Um beim Beispiel des Shinshin Toitsu Aikido zu bleiben… alle Übungsmethoden, ob Ki-Meditation, Ki-Atmung, Ki-Übungen, Kiatsu oder Ki-Aikido, sind so gestaltet, dass sie den Übenden dieses Eins-Sein erfahren lassen. Früher oder später setzt sich die Erkenntnis durch, dass dieser Weg nur sehr oberflächlich betrachtet mit dem Erreichen von etwas im Außen zu tun hat (von anderen erkennbare Fähigkeiten, Lob, Graduierungen), und auch nicht primär die Entwicklung besonderer innerer Eigenschaften zum Ziel hat (ich werde lieber, umgänglicher, z.B., das beschert mir bessere Beziehungen, mehr Erfolg im Beruf, etc.). 

Irgendwann erkennen wir, dass das was wir entwickeln wollen bereits in uns ist, dass der Weg eigentlich nach innen geht, und viel mehr mit Loslassen und Erkenntnis zu tun hat, als mit dem Ansammlen von Fähigkeiten, Wissen, oder Dingen.

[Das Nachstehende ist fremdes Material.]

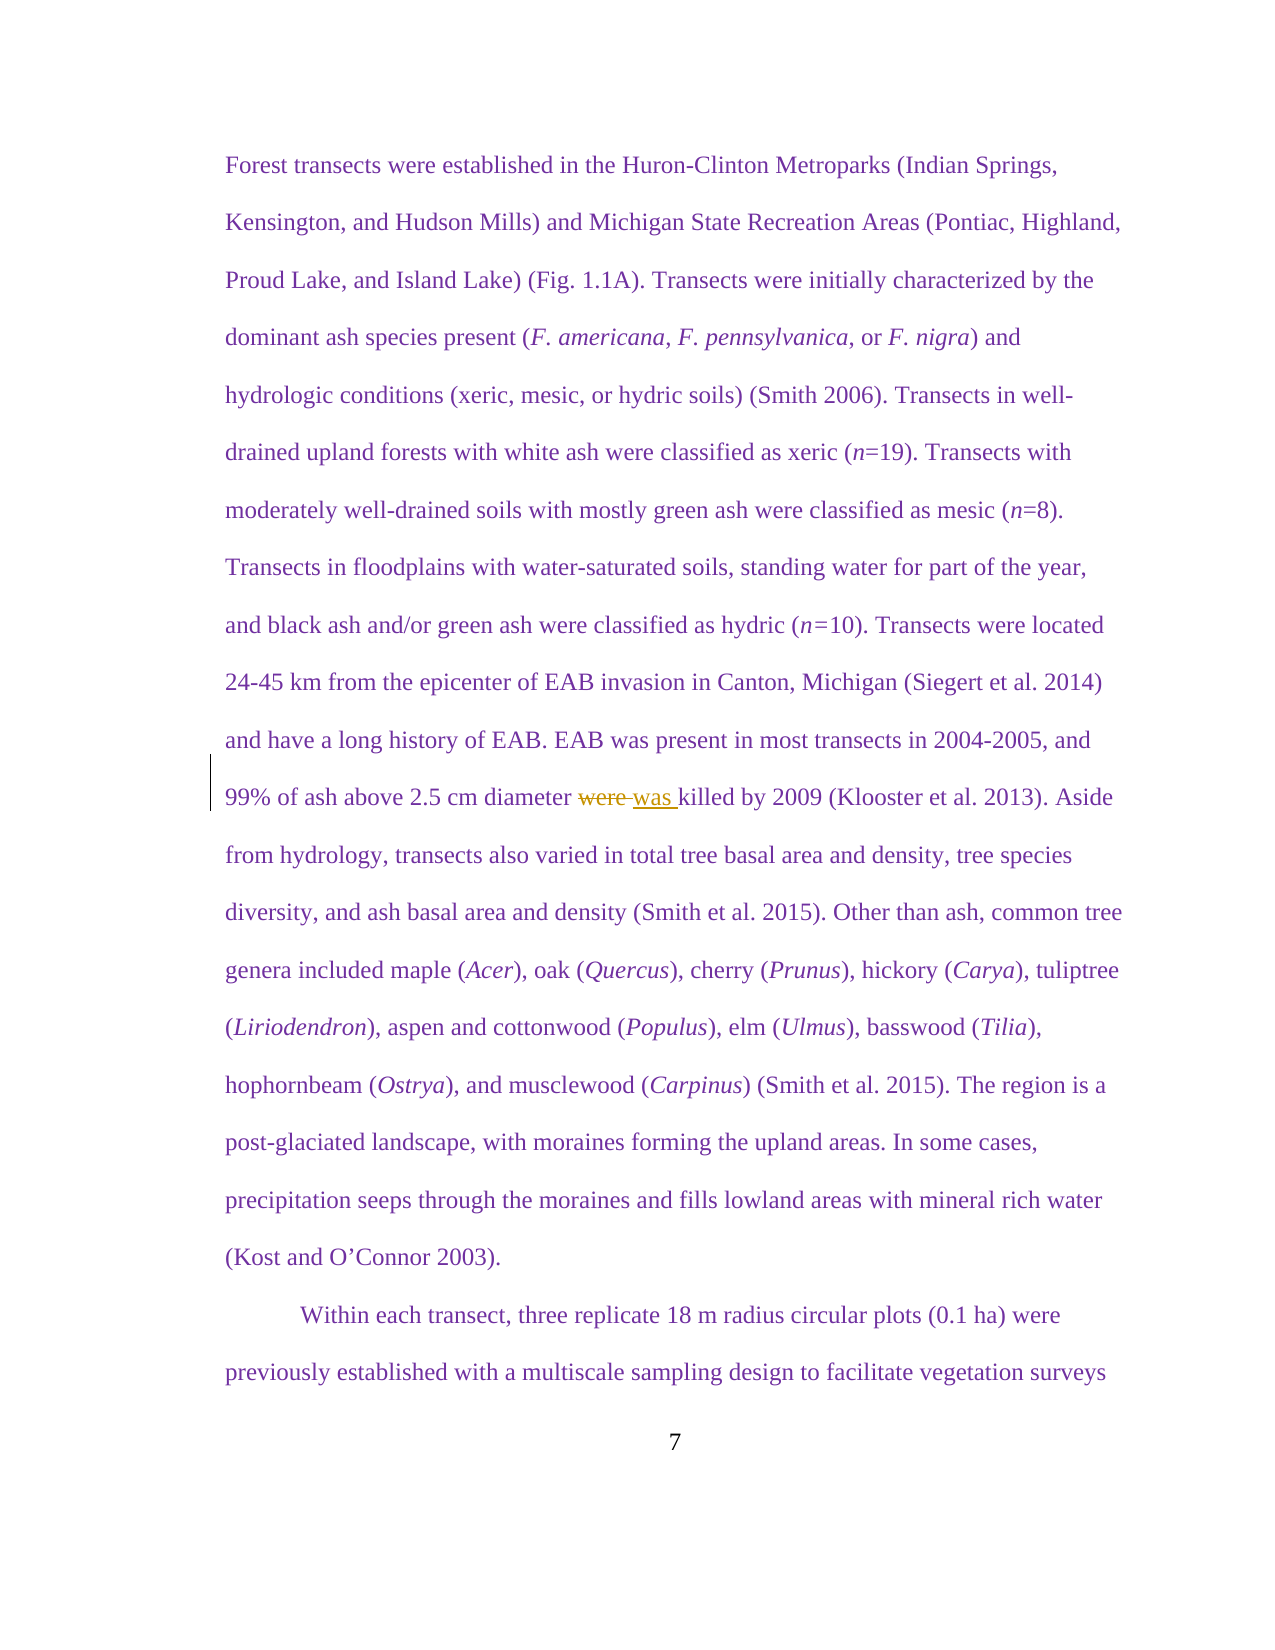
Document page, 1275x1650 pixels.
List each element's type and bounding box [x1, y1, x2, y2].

Das Ziel liegt nicht irgendwo irgendwann in der Zukunft, sondern ist direkt hier und jetzt bereits und schon immer da – nur liegt dieses “tief” in uns verschüttet unter unseren Erfahrungen, Erinnerungen, Wissen, Theorien, Glaubenssätzen, Wertvorstellungen, Anhaftungen… und ist zudem verdeckt von einem nicht enden wollenden und scheinbar unkontrollierbaren Geflecht von strömenden Gedanken und Emotionen. All dies was uns daran hindert sind jedoch Strukturen der Vergangenheit, und auch die Gedanken sind immer mit Vergangenem beschäftigt, oder dem was in der Zukunft kommen mag.

Schaffe ich es, all dies für einen Moment loszulassen, zum Beispiel in der Meditation, die Vergangenheit nicht zu berühren, an die Zukunft nicht zu denken, einfach hier und jetzt zu sein, und dann selbst den Gedanken von „hier und jetzt“ loszulassen, dann bin ich einfach. Bin mein ganz ursprüngliches Selbst, absolut lebendig, ruhig, wach, unverfärbt durch allen relativen Ballast und Verzerrungen des Abbildes, das ich von mir geschaffen habe – das Ego/die Person die sich “Olaf” nennt hat Sendepause. 

So bin ich eins mit allem (dem “Universum”), getrennt von nichts. So ist ein Ki-Test kein Problem, der Tester ruft in mir keine aus Mustern resultierende Reaktion hervor. Mein Übungspartner im Aikido wird nicht als Objekt betrachtet das Ich bewegen will, sondern „wir“ sind eins mit dem Fluss des Ki so wie er sich präsentiert. Im Kiatsu versuche nicht Ich dem Patienten Mein Ki zu geben, sondern Ki, “Patient” und ich sind eins. 

Dürfen wir nun nur noch in diesem Zustand ruhig sitzen oder stehen? Natürlich nicht. Aber wenn wir etwas tun, ist dieses Sein immer da, ist die Quelle allen Tuns, der Raum, in dem alles Tun stattfindet. Und genau dies üben wir letztlich in allen bewegten Übungsformen des Ki-Aikido. Das Ki des Universums fliesst immer und überall. Nur wenn wir unseren Geist entgegen den Prinzipien des Universums einsetzen, haben wir die Erfahrung von gestörtem Ki-Fluss, es stockt, wir stecken fest, es gibt Widerstand und Kampf. Wenn wir unseren Geist entsprechend den Prinzipien des Universums nutzen, fliesst Ki ungehindert. Wir sind frei. Wie benutze ich meinen Geist? Und wer bin ich, der ich meinen Geist so oder so einsetzen kann?

Das relative Ich, das den Weg beginnt zu gehen, wird durch diesen “weglosen Weg” letztlich transzendiert. Entwicklung auf diesem “Weg” nach innen ist daher wirklich Ent-Wicklung – Schicht für Schicht löst sich das uns umfangende Geflecht auf und unser wahres Selbst (Reiseishin), “das eins mit dem Universum ist, kommt zum Vorschein. Lasst uns unser Reiseishin zum Strahlen bringen.” (Soshu Koichi Tohei Sensei, Shokushu #17).